◆ **FRAGMENTO DE TEXTO**:
El hierro se obtiene, esencialmente, calentando con carbón la mena de hierro (normalmente, óxido férrico). Los átomos de carbono extraen el oxígeno del óxido férrico, dejando una masa de hierro puro. En la Antigüedad, las temperaturas empleadas no fundían el hierro, por lo cual, el producto era un metal basto, que podía moldearse golpeándolo con un martillo, es decir, se obtenía el «hierro forjado». La metalurgia del hierro a gran escala comenzó en la Edad Media. Se emplearon hornos especiales y temperaturas más elevadas, que fundían el hierro. El hierro fundido podía verterse en moldes para formar coladas, por lo cual se llamó «hierro colado». Aunque mucho más barato y duro que el hierro forjado, era, sin embargo, quebradizo y no podía ser golpeado con el martillo.

La creciente demanda de ambas formas de hierro desencadenó una tala exhaustiva de los bosques ingleses, por ejemplo, pues Inglaterra consumía su madera en las fraguas. Sin embargo, allá por 1780, el herrero inglés Abraham Darby demostró que el coque (hulla carbonizada) era tan eficaz como el carbón vegetal (leña carbonizada), si no mejor. Así se alivió la presión ejercida sobre los bosques y empezó a imponerse el carbón mineral como fuente de energía, situación que duraría más de un siglo.

Finalmente, en las postrimerías del siglo XVIII, los químicos —gracias a las investigaciones del físico francés René-Antoine Ferchault de Réaumur— comprendieron que lo que determinaba la dureza y resistencia del hierro era su contenido en carbono. Para sacar el máximo partido a tales propiedades, el contenido de carbono debería oscilar entre el 0,2 y el 1,5 %; así, el acero resultante era más duro y resistente, más fuerte que el hierro colado o forjado. Pero hasta mediados del siglo XIX no fue posible mejorar la calidad del acero, salvo mediante un complicado procedimiento, consistente en agregar la cantidad adecuada de carbono al hierro forjado (labor cuyo coste era comparativamente muy elevado). Por tanto, el acero siguió siendo un metal de lujo, usado sólo cuando no era posible emplear ningún elemento sustitutivo, como en el caso de las espadas y los muelles.

◆ **DATOS REGISTRADOS**:
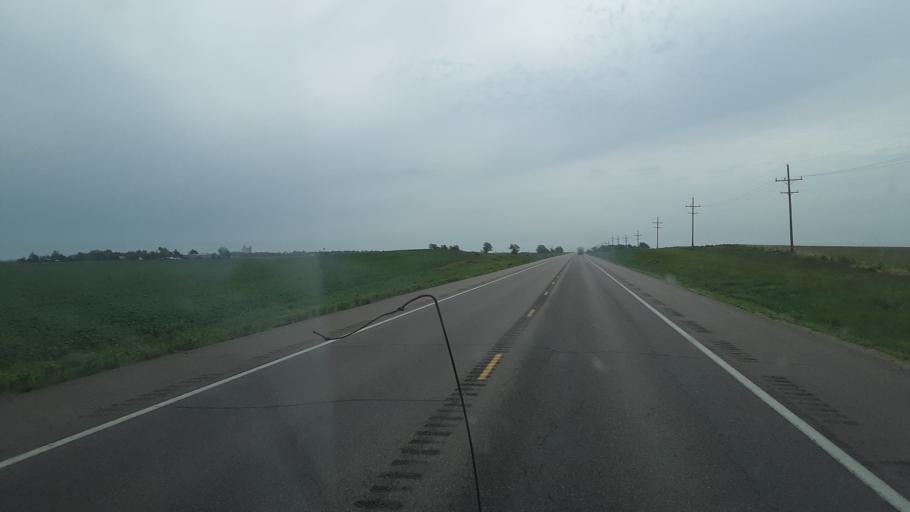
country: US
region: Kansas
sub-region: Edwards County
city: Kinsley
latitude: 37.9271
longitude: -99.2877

...

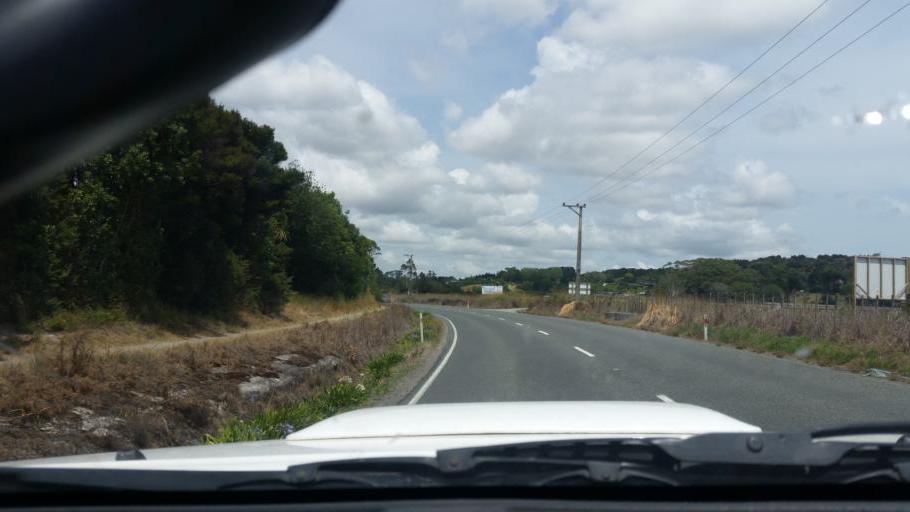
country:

==

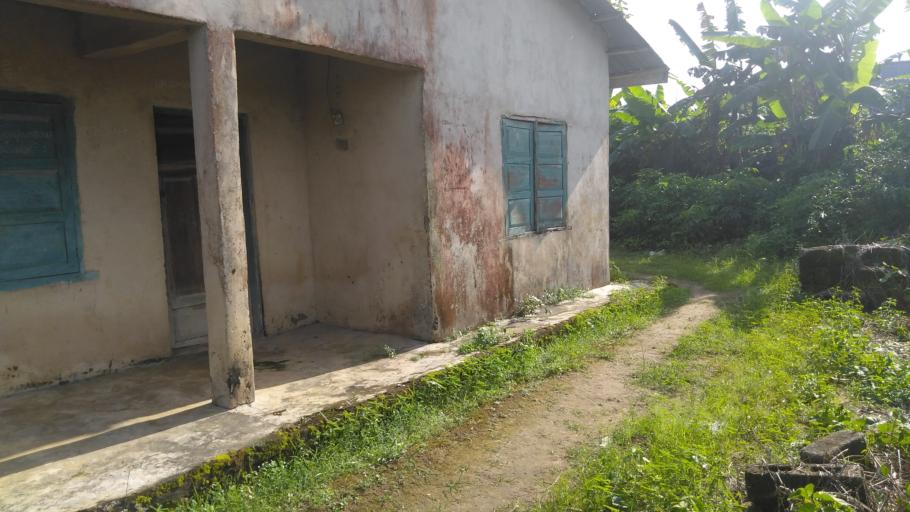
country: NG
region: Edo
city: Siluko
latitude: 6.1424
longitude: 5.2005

◆ **PROBLEMA BREVE A**: Enumera las formas de metal ferroso que el texto sobre la metalurgia del hierro nombra y compara entre sí por su dureza.
◆ **PROBLEMA BREVE B**:
Responde a estas preguntas sobre el texto de la metalurgia del hierro:
(i) ¿En qué época comenzó la metalurgia del hierro a gran escala?
(ii) ¿Qué demostró Abraham Darby hacia 1780?
(iii) ¿Entre qué porcentajes debía oscilar el contenido de carbono para sacar el máximo partido a la dureza y la resistencia del hierro?
◆ **PROBLEMA BREVE C**: Retoma el texto sobre la metalurgia del hierro a partir de su última oración.

◆ **SOLUCIÓN DEL EJERCICIO A**:
Hierro forjado
Hierro colado
Acero

◆ **SOLUCIÓN DEL EJERCICIO B**:
(i) En la Edad Media.
(ii) Que el coque era tan eficaz como el carbón vegetal, si no mejor.
(iii) Entre el 0,2 y el 1,5 %.

◆ **SOLUCIÓN DEL EJERCICIO C**:
La Edad del Acero la inició un ingeniero británico llamado Henry Bessemer. Interesado, al principio, ante todo, en cañones y proyectiles, Bessemer inventó un sistema que permitía que los cañones dispararan más lejos y con mayor precisión. Napoleón III se interesó en su invento y ofreció financiar sus experimentos. Pero un artillero francés hizo abortar la idea, señalando que la explosión propulsora que proyectaba Bessemer destrozaría los cañones de hierro colado que se empleaban en aquella época. Contrariado, Bessemer intentó resolver el problema mediante la obtención de un hierro más resistente. No sabía nada sobre metalurgia, por lo cual podía tratar el problema sin ideas preconcebidas. El hierro fundido era quebradizo por su contenido en carbono. Así, el problema consistía en reducir el contenido de este elemento. ¿Por qué no quemar el carbono y disiparlo, fundiendo el hierro y haciendo pasar a través de éste un chorro de aire? Parecía una idea ridícula. Lo normal era que el chorro de aire enfriase el metal fundido y provocase su solidificación. De todas formas, Bessemer lo intentó, y al hacerlo descubrió que ocurría precisamente lo contrario. A medida que el aire quemaba el carbono, la combustión desprendía calor y se elevaba la temperatura del hierro, en vez de bajar. El carbono se quemaba muy bien. Mediante los adecuados controles podía producirse acero en cantidad y a un costo comparativamente bajo.

En 1856, Bessemer anunció su «alto horno». Los fabricantes de hierro adoptaron el método con entusiasmo; pero luego lo abandonaron, al comprobar que el acero obtenido era de calidad inferior. Bessemer descubrió que la mena de hierro empleada en la industria contenía fósforo (elemento que no se encontraba en sus muestras de menas). A pesar de que explicó a los fabricantes de hierro que la causa del fracaso era el fósforo, éstos se negaron a hacer una prueba. Por consiguiente, Bessemer tuvo que pedir prestado dinero e instalar su propia acería en Sheffield. Importó de Suecia mena carente de fósforo y produjo en seguido acero a un precio muy inferior al de los demás fabricantes de hierro.

En 1875, el metalúrgico británico Sidney Gilchrist Thomas descubrió que revistiendo el interior del horno con piedra caliza y magnesio, podía extraer fácilmente el fósforo del hierro fundido. Con este sistema podía emplearse en la fabricación del acero casi cualquier tipo de mena. Mientras tanto, el inventor angloalemán Karl Wilhelm Siemens desarrolló, en 1868, el «horno de solera abierta», en el cual la fundición bruta era calentada junto con mena de hierro. Este proceso reducía también el contenido del fósforo en la mena.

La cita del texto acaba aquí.